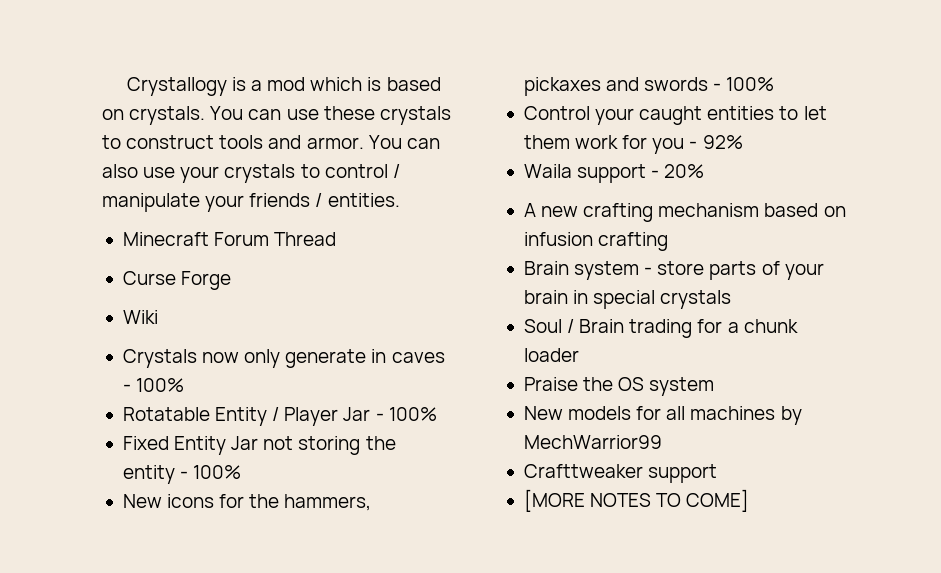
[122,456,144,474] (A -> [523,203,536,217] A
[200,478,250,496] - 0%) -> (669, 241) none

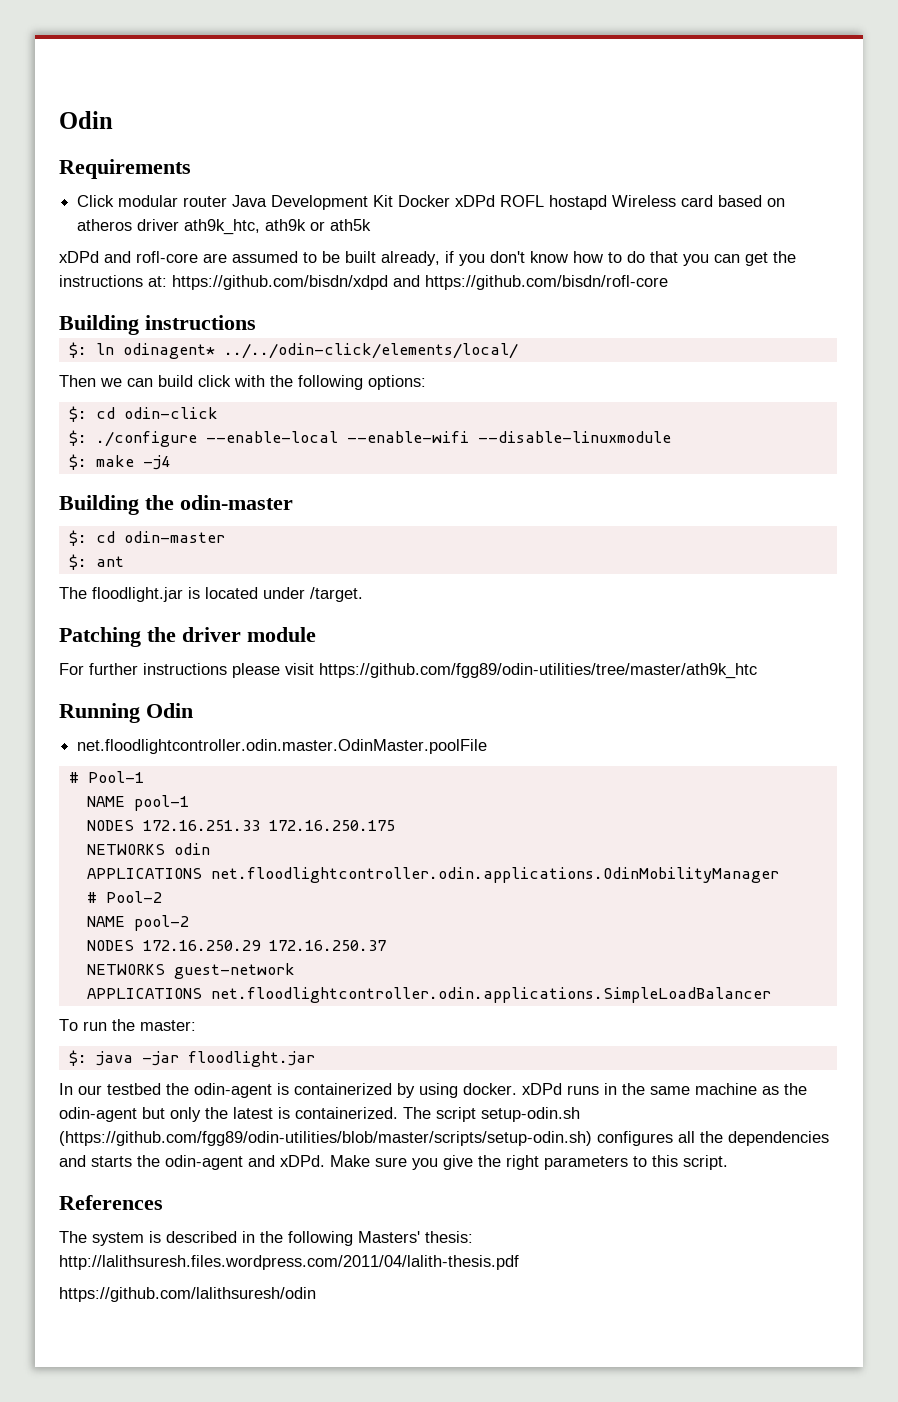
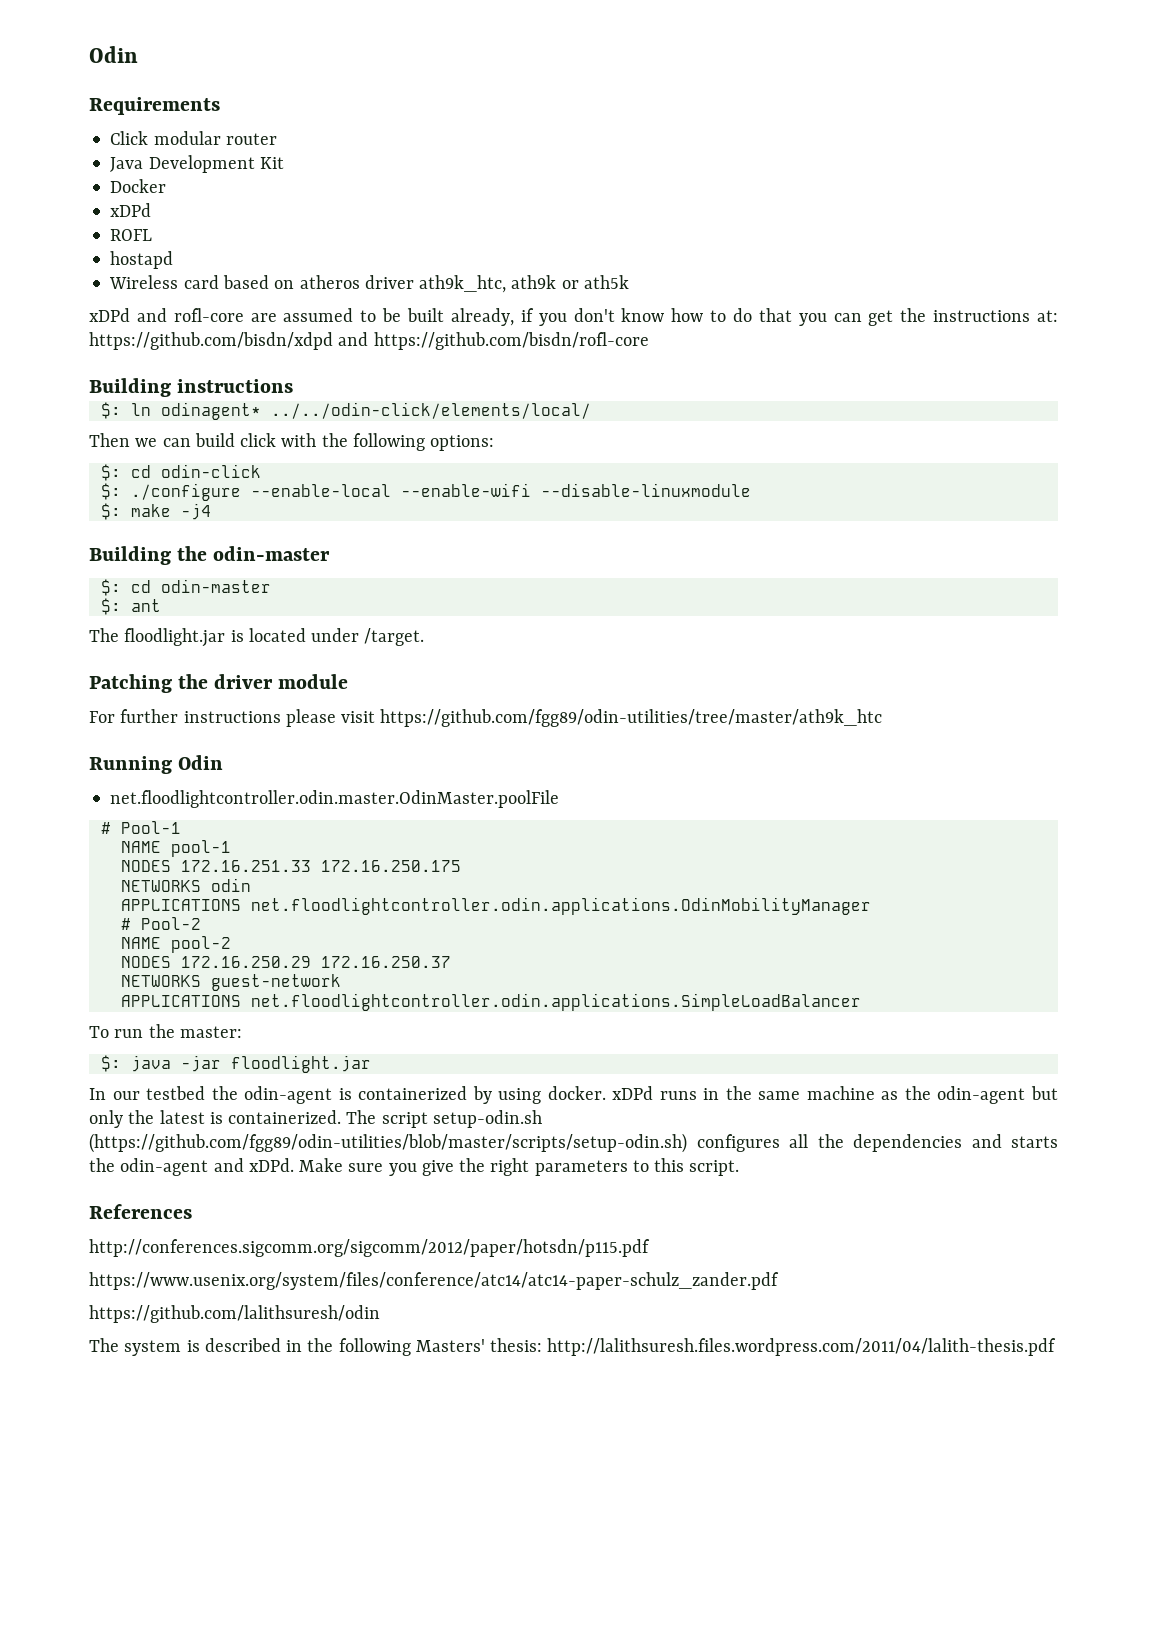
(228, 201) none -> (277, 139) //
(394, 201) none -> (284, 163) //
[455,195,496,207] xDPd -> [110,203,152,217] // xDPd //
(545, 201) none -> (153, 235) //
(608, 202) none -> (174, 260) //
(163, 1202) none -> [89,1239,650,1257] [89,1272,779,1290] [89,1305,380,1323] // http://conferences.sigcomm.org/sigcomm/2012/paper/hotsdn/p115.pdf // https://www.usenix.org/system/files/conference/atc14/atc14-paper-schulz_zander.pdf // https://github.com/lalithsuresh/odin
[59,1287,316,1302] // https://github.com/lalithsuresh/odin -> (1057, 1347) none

++++

**TASK GOAL**
Would you provide an exact, picture-free copy of the data above?

**SOLUTION TO THIS TASK**
[122,456,144,474] (A -> [523,203,536,217] A
[200,478,250,496] - 0%) -> (669, 241) none

(228, 201) none -> (277, 139) //
(394, 201) none -> (284, 163) //
[455,195,496,207] xDPd -> [110,203,152,217] // xDPd //
(545, 201) none -> (153, 235) //
(608, 202) none -> (174, 260) //
(163, 1202) none -> [89,1239,650,1257] [89,1272,779,1290] [89,1305,380,1323] // http://conferences.sigcomm.org/sigcomm/2012/paper/hotsdn/p115.pdf // https://www.usenix.org/system/files/conference/atc14/atc14-paper-schulz_zander.pdf // https://github.com/lalithsuresh/odin
[59,1287,316,1302] // https://github.com/lalithsuresh/odin -> (1057, 1347) none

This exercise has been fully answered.